◆ **Passage to read**:
* Begin *

In July 2016, we issued $550 million of 3.90 percent Senior Notes due in July 2026 for net proceeds of $544 million in support of our expansion capital program.
During the third quarter 2016, we issued a total of 23.8 million units in an overnight equity offering and through our at-the-market equity offering program for net proceeds of $637 million. In October 2016, an additional 3.2 million units were issued in connection with an option related to the overnight offering for net proceeds of $84 million.

* End *

◆ **Records shown**:
* Begin *

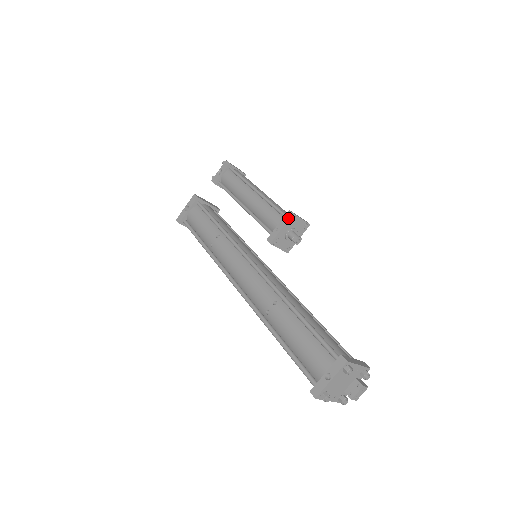
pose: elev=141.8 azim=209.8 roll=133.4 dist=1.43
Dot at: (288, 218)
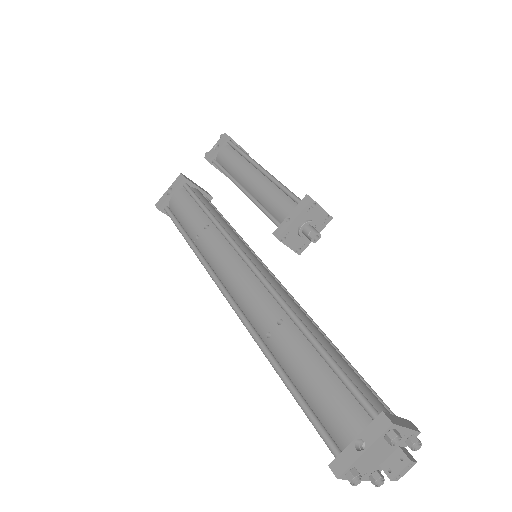
Dot at: (304, 205)
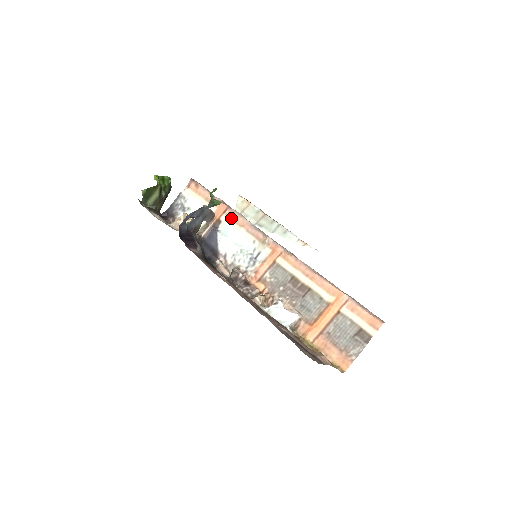
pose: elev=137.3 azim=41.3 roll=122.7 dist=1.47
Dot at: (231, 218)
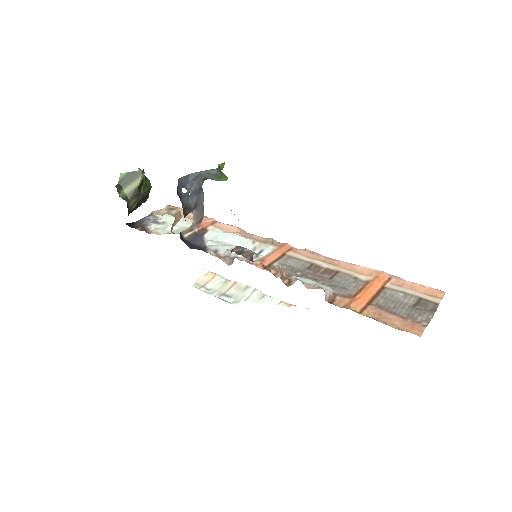
Dot at: (221, 228)
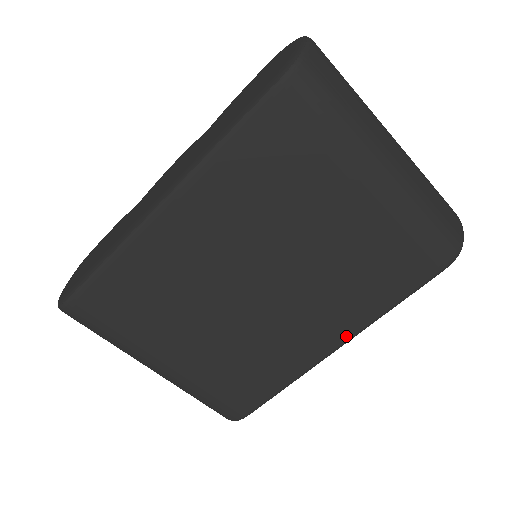
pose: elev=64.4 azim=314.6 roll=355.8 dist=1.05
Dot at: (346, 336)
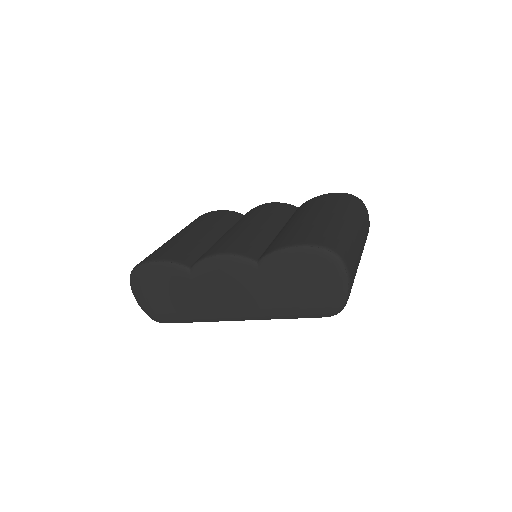
Dot at: occluded
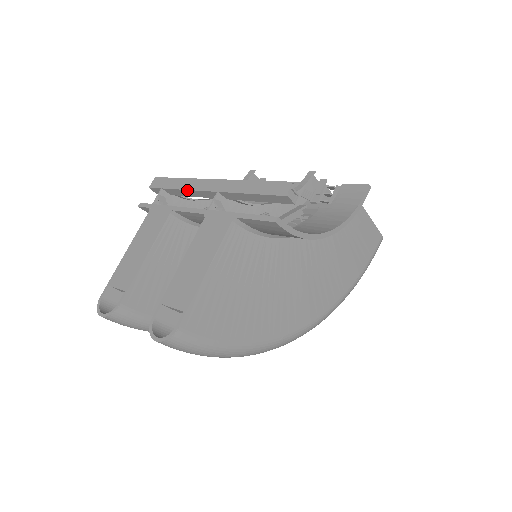
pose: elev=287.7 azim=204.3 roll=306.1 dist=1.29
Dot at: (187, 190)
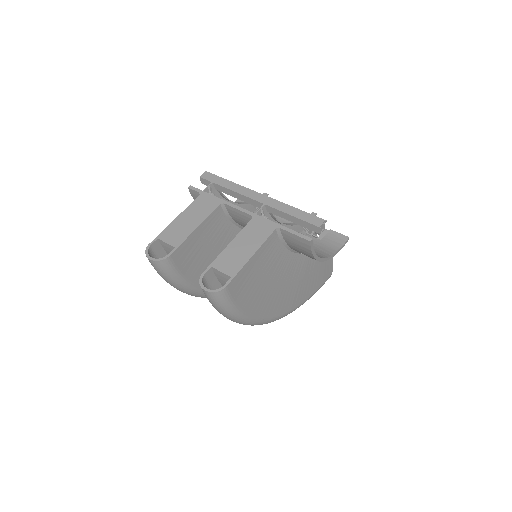
Dot at: (237, 193)
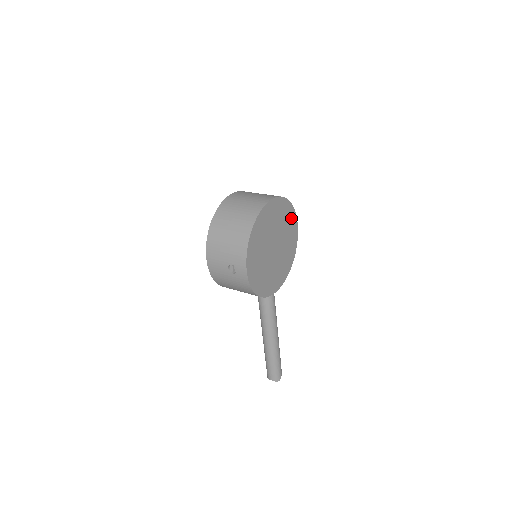
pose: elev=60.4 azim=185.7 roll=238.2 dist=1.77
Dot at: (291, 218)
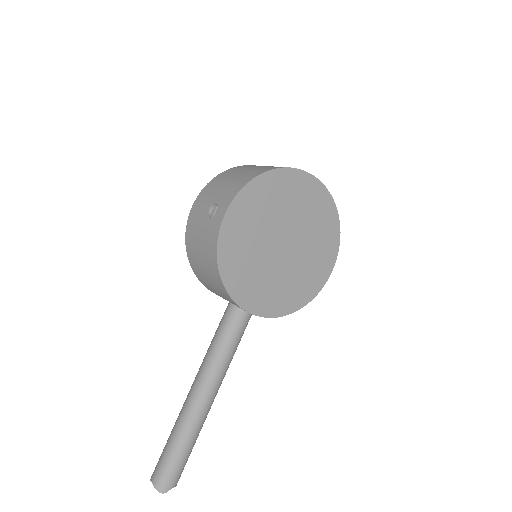
Dot at: (329, 245)
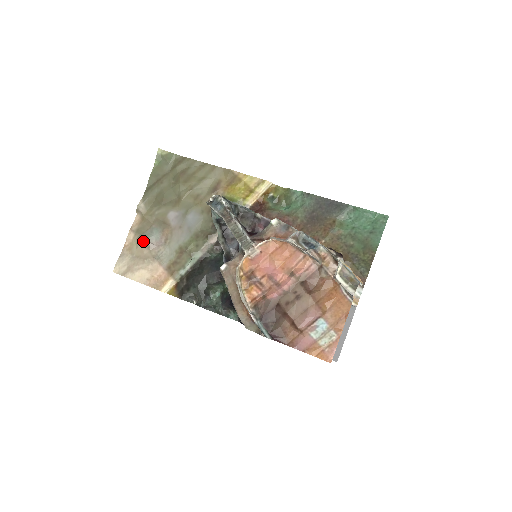
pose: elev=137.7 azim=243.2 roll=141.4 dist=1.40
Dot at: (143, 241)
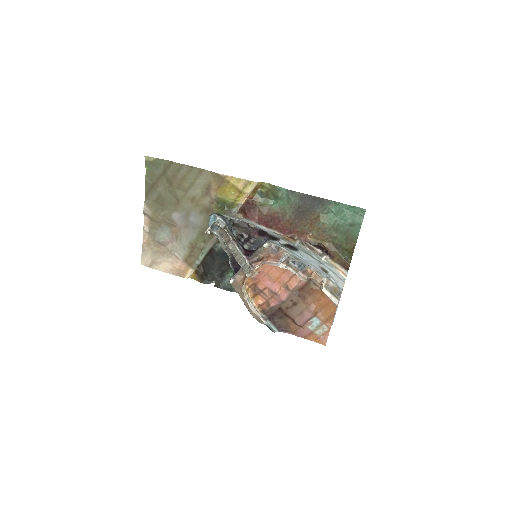
Dot at: (158, 241)
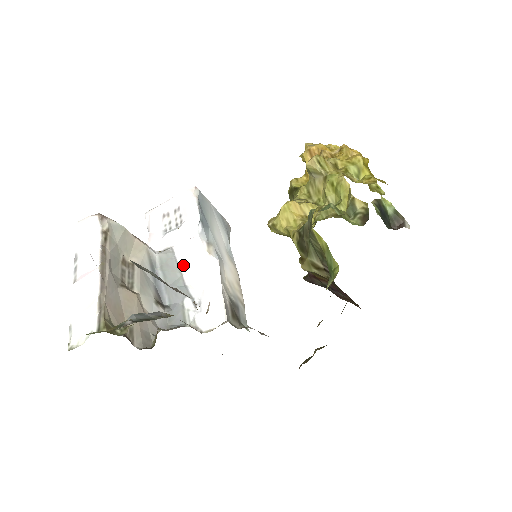
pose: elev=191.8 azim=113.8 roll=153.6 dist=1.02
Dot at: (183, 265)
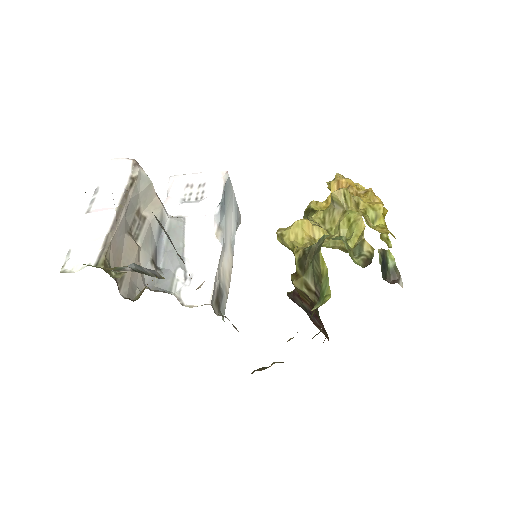
Dot at: (188, 237)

* End *

◆ **Task instructions**:
1. In the financing passage, what interest rate do the Senior Notes issued in July 2016 carry?
2. Restate as a short list the paragraph of the financing passage that begins "During the third quarter 2016," keeping its main facts.
3. Write out the financing passage word for word from "During the third" to "of $84 million.".
The lines are not needed for anything here.

◆ **Answers to the exercises**:
1. 3.90 percent

2.
- Third quarter 2016: 23.8 million units issued through an overnight equity offering and the at-the-market equity offering program, for net proceeds of $637 million.
- October 2016: an additional 3.2 million units issued under an option related to the overnight offering, for net proceeds of $84 million.

3.
During the third quarter 2016, we issued a total of 23.8 million units in an overnight equity offering and through our at-the-market equity offering program for net proceeds of $637 million. In October 2016, an additional 3.2 million units were issued in connection with an option related to the overnight offering for net proceeds of $84 million.